Die folgenden Praxisbeispiele wenden den o.g. Forschungsstand zur Motivation auf konkrete Lehrbeispiele an. Hierzu werden Lehrformat und Studiengang variiert, wobei nicht immer alle, sondern nur die dem/der jeweiligen Lehrenden passenden Motivationsformen umgesetzt werden.

Im Rahmen einer Vorlesung zu z.B. Statistik (Bachelor Wirtschaftswissenschaften, 1. Semester) fehlt den meisten Studierenden zunächst die intrinsische Motivation, regelmäßig für die Klausur zum Ende der Veranstaltung zu lernen. Zugleich ist die Zugehörigkeitsmotivation in der Masse der dreistelligen Anzahl der Studierenden gering. Gerade im ersten Semester ist aber der Zusammenhalt der Studierenden wichtig, da er förderlich für die Anwesenheit in der Vorlesung („Kommst Du morgen auch?“) ist.

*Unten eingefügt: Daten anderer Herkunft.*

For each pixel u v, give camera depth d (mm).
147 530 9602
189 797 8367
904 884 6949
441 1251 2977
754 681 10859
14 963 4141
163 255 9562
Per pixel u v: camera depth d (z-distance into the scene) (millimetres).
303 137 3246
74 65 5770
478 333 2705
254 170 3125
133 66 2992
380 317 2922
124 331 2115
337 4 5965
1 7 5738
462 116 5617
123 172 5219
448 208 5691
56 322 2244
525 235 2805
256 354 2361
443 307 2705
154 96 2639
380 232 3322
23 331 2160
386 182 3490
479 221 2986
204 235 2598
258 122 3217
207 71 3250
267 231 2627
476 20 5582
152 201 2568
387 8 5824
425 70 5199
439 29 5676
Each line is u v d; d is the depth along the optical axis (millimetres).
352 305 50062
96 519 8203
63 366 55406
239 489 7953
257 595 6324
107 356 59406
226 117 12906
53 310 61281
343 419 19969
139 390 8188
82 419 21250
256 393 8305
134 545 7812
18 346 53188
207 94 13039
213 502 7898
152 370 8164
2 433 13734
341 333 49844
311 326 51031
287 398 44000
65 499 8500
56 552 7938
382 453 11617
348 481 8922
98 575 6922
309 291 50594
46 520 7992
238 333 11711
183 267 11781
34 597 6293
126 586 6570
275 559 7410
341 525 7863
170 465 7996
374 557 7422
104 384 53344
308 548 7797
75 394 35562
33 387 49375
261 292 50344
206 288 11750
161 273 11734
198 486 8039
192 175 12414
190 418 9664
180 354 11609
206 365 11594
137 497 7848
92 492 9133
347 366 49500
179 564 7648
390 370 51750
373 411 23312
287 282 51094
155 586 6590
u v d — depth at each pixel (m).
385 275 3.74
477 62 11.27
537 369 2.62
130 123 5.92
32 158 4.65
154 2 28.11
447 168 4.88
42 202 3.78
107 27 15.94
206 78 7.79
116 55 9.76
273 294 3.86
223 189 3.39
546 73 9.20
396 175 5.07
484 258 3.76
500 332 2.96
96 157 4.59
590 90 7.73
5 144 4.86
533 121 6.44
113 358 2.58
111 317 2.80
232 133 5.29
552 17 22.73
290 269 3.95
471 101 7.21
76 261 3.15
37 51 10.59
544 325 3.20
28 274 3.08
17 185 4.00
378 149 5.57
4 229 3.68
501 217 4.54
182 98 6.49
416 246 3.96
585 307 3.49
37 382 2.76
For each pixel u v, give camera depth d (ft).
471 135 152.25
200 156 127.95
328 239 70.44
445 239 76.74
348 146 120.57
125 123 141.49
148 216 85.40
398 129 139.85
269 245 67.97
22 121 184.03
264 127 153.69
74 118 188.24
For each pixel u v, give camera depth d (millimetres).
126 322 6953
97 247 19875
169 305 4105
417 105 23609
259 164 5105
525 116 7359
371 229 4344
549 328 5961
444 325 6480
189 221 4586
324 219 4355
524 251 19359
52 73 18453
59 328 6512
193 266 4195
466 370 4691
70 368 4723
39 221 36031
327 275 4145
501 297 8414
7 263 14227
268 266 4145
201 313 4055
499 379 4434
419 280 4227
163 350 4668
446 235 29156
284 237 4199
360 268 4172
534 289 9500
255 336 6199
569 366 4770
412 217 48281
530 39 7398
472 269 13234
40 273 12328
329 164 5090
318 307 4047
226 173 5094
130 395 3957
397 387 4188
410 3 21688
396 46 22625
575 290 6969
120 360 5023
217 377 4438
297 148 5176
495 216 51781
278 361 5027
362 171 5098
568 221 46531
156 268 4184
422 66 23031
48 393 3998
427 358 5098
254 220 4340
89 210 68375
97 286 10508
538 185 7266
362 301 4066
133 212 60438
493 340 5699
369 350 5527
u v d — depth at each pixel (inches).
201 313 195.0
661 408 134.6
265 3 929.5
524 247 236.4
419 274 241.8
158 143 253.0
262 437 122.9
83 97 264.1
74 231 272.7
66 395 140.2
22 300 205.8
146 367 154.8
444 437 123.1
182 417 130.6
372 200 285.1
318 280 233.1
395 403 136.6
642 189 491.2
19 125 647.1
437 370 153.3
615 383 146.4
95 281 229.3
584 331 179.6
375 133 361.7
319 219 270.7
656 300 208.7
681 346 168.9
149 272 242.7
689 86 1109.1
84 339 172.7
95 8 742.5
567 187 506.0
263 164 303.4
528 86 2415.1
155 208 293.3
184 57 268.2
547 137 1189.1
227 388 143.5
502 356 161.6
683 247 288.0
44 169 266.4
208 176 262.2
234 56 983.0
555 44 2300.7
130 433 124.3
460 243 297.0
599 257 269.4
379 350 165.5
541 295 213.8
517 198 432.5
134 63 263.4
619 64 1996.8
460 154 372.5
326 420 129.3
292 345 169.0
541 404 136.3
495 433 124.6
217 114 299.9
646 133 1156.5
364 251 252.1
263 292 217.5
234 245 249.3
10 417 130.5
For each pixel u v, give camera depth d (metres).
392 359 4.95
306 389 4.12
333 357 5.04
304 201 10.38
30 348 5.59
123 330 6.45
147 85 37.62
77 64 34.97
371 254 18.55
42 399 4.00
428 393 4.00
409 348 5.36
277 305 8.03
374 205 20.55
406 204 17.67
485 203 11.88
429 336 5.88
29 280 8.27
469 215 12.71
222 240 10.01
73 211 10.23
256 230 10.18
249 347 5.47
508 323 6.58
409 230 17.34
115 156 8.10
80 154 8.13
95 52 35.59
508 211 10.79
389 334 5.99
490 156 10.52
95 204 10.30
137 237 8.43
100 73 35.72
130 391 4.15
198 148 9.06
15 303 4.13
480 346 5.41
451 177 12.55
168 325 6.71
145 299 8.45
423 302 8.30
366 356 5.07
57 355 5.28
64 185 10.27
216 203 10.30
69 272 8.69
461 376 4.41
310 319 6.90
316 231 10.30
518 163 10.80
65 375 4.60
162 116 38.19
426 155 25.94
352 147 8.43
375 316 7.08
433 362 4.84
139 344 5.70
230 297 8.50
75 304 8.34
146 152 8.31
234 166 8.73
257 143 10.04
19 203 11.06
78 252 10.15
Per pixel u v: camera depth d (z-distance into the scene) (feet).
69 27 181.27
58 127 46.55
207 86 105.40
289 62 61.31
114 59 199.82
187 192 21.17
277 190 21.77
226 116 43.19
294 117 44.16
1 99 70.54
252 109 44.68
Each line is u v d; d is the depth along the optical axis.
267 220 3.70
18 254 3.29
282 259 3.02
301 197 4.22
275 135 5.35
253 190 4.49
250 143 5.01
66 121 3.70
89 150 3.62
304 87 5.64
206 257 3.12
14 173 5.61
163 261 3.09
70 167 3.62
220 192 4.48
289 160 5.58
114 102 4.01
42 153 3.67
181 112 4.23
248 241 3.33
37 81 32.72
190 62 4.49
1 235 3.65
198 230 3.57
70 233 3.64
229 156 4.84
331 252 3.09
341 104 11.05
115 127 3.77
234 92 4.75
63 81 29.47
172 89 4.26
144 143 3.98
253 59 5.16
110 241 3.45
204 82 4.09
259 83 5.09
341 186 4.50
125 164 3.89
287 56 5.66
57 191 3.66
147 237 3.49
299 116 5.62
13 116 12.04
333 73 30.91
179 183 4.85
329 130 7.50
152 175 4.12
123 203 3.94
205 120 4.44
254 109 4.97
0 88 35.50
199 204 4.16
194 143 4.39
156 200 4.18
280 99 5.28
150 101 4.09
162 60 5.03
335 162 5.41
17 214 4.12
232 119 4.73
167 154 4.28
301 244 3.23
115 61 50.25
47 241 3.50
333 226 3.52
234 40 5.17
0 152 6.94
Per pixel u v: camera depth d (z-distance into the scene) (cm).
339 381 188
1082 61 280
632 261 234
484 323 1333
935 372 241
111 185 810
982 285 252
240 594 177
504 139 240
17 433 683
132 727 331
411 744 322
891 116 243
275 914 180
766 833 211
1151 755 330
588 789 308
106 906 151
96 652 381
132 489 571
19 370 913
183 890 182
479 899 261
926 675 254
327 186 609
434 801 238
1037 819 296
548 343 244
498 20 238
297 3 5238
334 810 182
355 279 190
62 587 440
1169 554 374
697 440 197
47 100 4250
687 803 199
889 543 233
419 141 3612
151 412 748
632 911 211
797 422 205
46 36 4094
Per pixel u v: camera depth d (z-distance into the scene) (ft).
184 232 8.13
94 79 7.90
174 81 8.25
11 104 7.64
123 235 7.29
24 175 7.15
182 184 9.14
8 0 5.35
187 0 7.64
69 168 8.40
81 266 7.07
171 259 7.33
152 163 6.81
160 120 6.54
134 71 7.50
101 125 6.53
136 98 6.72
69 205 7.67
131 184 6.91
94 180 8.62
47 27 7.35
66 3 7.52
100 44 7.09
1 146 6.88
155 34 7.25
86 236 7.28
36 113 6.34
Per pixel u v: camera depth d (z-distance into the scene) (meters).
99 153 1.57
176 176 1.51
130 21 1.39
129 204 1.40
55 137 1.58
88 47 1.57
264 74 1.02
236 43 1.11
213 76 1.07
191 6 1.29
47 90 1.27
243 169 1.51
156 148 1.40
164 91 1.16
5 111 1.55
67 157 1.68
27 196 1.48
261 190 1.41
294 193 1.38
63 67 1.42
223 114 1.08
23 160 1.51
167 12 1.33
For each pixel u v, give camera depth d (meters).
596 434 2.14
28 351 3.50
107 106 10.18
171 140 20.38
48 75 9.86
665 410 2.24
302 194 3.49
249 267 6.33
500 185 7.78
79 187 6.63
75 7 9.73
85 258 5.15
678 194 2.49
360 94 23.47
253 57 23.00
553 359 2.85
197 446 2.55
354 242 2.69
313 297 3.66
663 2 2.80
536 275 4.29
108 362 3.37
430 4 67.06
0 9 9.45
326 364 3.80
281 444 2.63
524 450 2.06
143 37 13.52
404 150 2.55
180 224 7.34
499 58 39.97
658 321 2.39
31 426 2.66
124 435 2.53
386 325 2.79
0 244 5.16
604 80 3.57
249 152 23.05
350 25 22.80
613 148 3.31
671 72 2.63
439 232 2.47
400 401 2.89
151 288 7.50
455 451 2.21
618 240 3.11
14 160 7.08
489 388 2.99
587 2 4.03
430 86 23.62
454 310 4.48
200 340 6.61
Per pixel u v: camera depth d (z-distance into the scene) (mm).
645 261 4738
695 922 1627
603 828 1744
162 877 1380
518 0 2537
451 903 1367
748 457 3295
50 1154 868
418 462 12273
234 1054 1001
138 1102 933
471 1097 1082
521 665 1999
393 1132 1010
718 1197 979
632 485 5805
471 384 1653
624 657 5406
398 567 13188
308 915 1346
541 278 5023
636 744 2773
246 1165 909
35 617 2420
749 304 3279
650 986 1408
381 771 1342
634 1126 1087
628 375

Lehrende können hier zunächst auf die (extrinsische) Leistungsmotivation setzen, z.B.:

  • Bedeutung eines guten Starts ins Studium durch eine gute Klausurnote in Statistik aufzeigen
  • Regelmäßige Abfragen ans Plenum zu den Inhalten der vergangenen Stunden stellen, samt konkretem Feedback („X stimmt, für eine volle Punktzahl in der Klausur fehlten noch Y und Z“).
  • Die Noten guter vorheriger studentischer Jahrgänge präsentieren
  • Leistungskriterien maximal transparent machen: Alte Klausuren mit Lösungsschemata online stellen, Lösungswege samt Fehlern im begleitenden Tutorium besprechen

Daneben bieten sich ergänzende Ansätze an:

  • Zugehörigkeitsmotivation: Lehrende können dazu studentische Lerngruppen bilden lassen. Damit diese effektiv sind, ist es wichtig, dass (a) die Lerngruppen Aufgaben erhalten, die sie nur gemeinsam lösen können (z.B. ein Gruppenpuzzle) und (b) die Aufgabenerstellung und -abgabe kontrolliert wird.
  • Machtmotivation: Der/die Lehrende erläutert, in welchen späteren Karrierewegen (innerhalb und außerhalb der Universität) fundierte Kompetenzen in Statistik notwendig sind bzw. welche geldwerten Vorteile dies nach sich zieht.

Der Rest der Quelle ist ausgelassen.